Aflibercept Benefits Non-Proliferative Diabetic Retinopathy Visual Acuity at 2 Years
Allen Ho, MD, discusses the Protocol W outcomes and what they indicate for prescribing ophthalmologists.
New two-year results from the DRCR Retina Network Protocol W trial showed benefit of aflibercept treatment in the reduced risk of proliferative diabetic retinopathy (PDR) and center-involved diabetic macular edema (CI-DME) development at 2 years among patients with patients with non-proliferative DR (NPDR).

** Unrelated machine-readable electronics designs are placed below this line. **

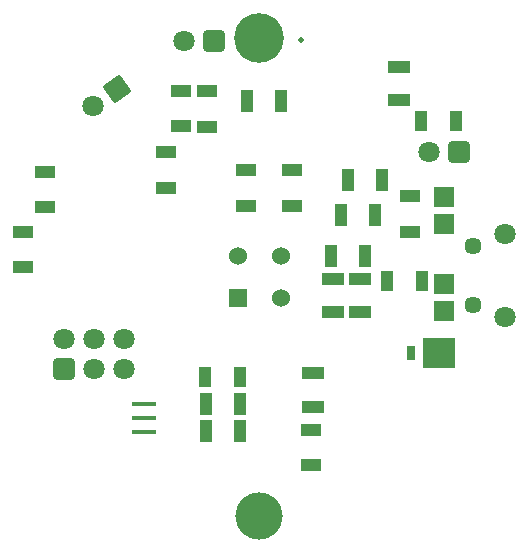
<source format=gbs>
G04*
G04 #@! TF.GenerationSoftware,Altium Limited,Altium Designer,18.1.9 (240)*
G04*
G04 Layer_Color=16711935*
%FSLAX25Y25*%
%MOIN*%
G70*
G01*
G75*
%ADD15R,0.03000X0.05000*%
%ADD16R,0.10512X0.10000*%
%ADD18R,0.06890X0.06693*%
%ADD32R,0.07362X0.04055*%
%ADD34R,0.07087X0.04134*%
%ADD35R,0.04055X0.07362*%
G04:AMPARAMS|DCode=36|XSize=70.87mil|YSize=70.87mil|CornerRadius=8.86mil|HoleSize=0mil|Usage=FLASHONLY|Rotation=180.000|XOffset=0mil|YOffset=0mil|HoleType=Round|Shape=RoundedRectangle|*
%AMROUNDEDRECTD36*
21,1,0.07087,0.05315,0,0,180.0*
21,1,0.05315,0.07087,0,0,180.0*
1,1,0.01772,-0.02657,0.02657*
1,1,0.01772,0.02657,0.02657*
1,1,0.01772,0.02657,-0.02657*
1,1,0.01772,-0.02657,-0.02657*
%
%ADD36ROUNDEDRECTD36*%
%ADD37C,0.07087*%
%ADD38C,0.05709*%
G04:AMPARAMS|DCode=39|XSize=70.87mil|YSize=70.87mil|CornerRadius=8.86mil|HoleSize=0mil|Usage=FLASHONLY|Rotation=215.000|XOffset=0mil|YOffset=0mil|HoleType=Round|Shape=RoundedRectangle|*
%AMROUNDEDRECTD39*
21,1,0.07087,0.05315,0,0,215.0*
21,1,0.05315,0.07087,0,0,215.0*
1,1,0.01772,-0.03701,0.00653*
1,1,0.01772,0.00653,0.03701*
1,1,0.01772,0.03701,-0.00653*
1,1,0.01772,-0.00653,-0.03701*
%
%ADD39ROUNDEDRECTD39*%
%ADD40C,0.06000*%
%ADD41R,0.06000X0.06000*%
%ADD42C,0.01968*%
%ADD43C,0.16548*%
%ADD44C,0.15748*%
%ADD48R,0.04134X0.07087*%
%ADD49R,0.07874X0.01575*%
D15*
X50644Y-25300D02*
D03*
D16*
X59900D02*
D03*
D18*
X61437Y-2264D02*
D03*
Y-11319D02*
D03*
X61614Y26589D02*
D03*
Y17534D02*
D03*
D32*
X17717Y-32008D02*
D03*
Y-43189D02*
D03*
X46457Y70157D02*
D03*
Y58976D02*
D03*
X33563Y-512D02*
D03*
Y-11693D02*
D03*
X24400Y-509D02*
D03*
Y-11691D02*
D03*
D34*
X10827Y35626D02*
D03*
Y23815D02*
D03*
X-4476Y35626D02*
D03*
Y23815D02*
D03*
X17224Y-62697D02*
D03*
Y-50886D02*
D03*
X-26280Y62106D02*
D03*
Y50295D02*
D03*
X-78740Y3248D02*
D03*
Y15059D02*
D03*
X-17323Y50098D02*
D03*
Y61910D02*
D03*
X-31299Y41535D02*
D03*
Y29724D02*
D03*
X50341Y26903D02*
D03*
Y15092D02*
D03*
X-71468Y23230D02*
D03*
Y35041D02*
D03*
D35*
X-17819Y-42323D02*
D03*
X-6638D02*
D03*
X-17819Y-51181D02*
D03*
X-6638D02*
D03*
X40753Y32283D02*
D03*
X29572D02*
D03*
X38391Y20768D02*
D03*
X27209D02*
D03*
X23910Y7100D02*
D03*
X35091D02*
D03*
X-4016Y58661D02*
D03*
X7165D02*
D03*
D36*
X-15295Y78740D02*
D03*
X-65043Y-30709D02*
D03*
X66535Y41732D02*
D03*
D37*
X-25295Y78740D02*
D03*
X-65043Y-20709D02*
D03*
X-55043Y-30709D02*
D03*
X-45043D02*
D03*
Y-20709D02*
D03*
X-55043D02*
D03*
X81693Y-13189D02*
D03*
Y14370D02*
D03*
X56535Y41732D02*
D03*
X-55610Y57087D02*
D03*
D38*
X71063Y10433D02*
D03*
Y-9252D02*
D03*
D39*
X-47419Y62822D02*
D03*
D40*
X-7071Y7002D02*
D03*
X7071D02*
D03*
Y-7140D02*
D03*
D41*
X-7071D02*
D03*
D42*
X13780Y79059D02*
D03*
X-17717Y62205D02*
D03*
D43*
X0Y79724D02*
D03*
D44*
Y-79724D02*
D03*
D48*
X-18134Y-33465D02*
D03*
X-6323D02*
D03*
X53839Y51988D02*
D03*
X65650D02*
D03*
X54213Y-1379D02*
D03*
X42402D02*
D03*
D49*
X-38500Y-51624D02*
D03*
Y-46900D02*
D03*
Y-42176D02*
D03*
M02*

</source>
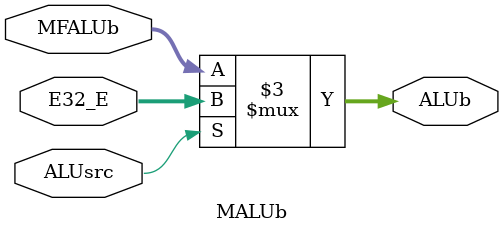
<source format=v>
`timescale 1ns / 1ps
module MALUb(
    input [31:0] MFALUb,
    input [31:0] E32_E,
    input ALUsrc,
    output reg[31:0] ALUb
    );
	 always @* begin
	 if(ALUsrc) ALUb = E32_E;
	 else ALUb = MFALUb;
	 end


endmodule

</source>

The findings, presented at the Association for Research in Vision and Ophthalmology (ARVO) 2021 Virtual Sessions this weekend, showed reduced change in patient visual acuity among those administered the anti-VEGF therapy versus sham treatment.
The National Institutes for Health (NIH)-funded trial, presented by Raj K. Maturi, MD, of the Midwest Eye Institute, observed 328 patients with moderate to severe NPDR in either or both eyes, randomly assigned either intravitreal 2 mg aflibercept or sham. Treatment was administered at baseline, 1, 2, and 4 months, then every 4 months through 2 years. In events where CI-DME with vision loss or high-risk PDR developed, patients were provided aflibercept.
In an ARVO 2021 interview with HCPLive® regarding the study findings, Allen Ho, MD, director of Retina Research at the Wills Eye Hospital, discussed the Protocol W values in helping establish anti-VEGF treatment initiation in at-risk patients. However, he noted limitations of a representative patient population.
He stressed the need for improved clinical trial representation in a population increasingly burdened with progressing diabetes or diabetic risk.
“One way of looking at patients…looking at a reactive or proactive way of medicine,” Ho said. “I think one of the problems we have in general in trials is that the study populations are not reflective of the general population of patients with diabetes.”
Though the findings conclude that prescribing clinicians could be “a little more reactive” in anti-VEGF administration when seeking retained vision, Ho is looking forward to outcomes beyond the two-year mark.
“One easy concept to understand is that patients don’t care about their vision just at 2 years,” Ho said. “They care about their vision from day 0, 1, 2, 3, 4…all the way out to day 700. visual acuity results at 2 years may be shorter than we want to know—and Protocol W is looking out to 4 years—and we want the visual journey over time, instead of just a slice of time.”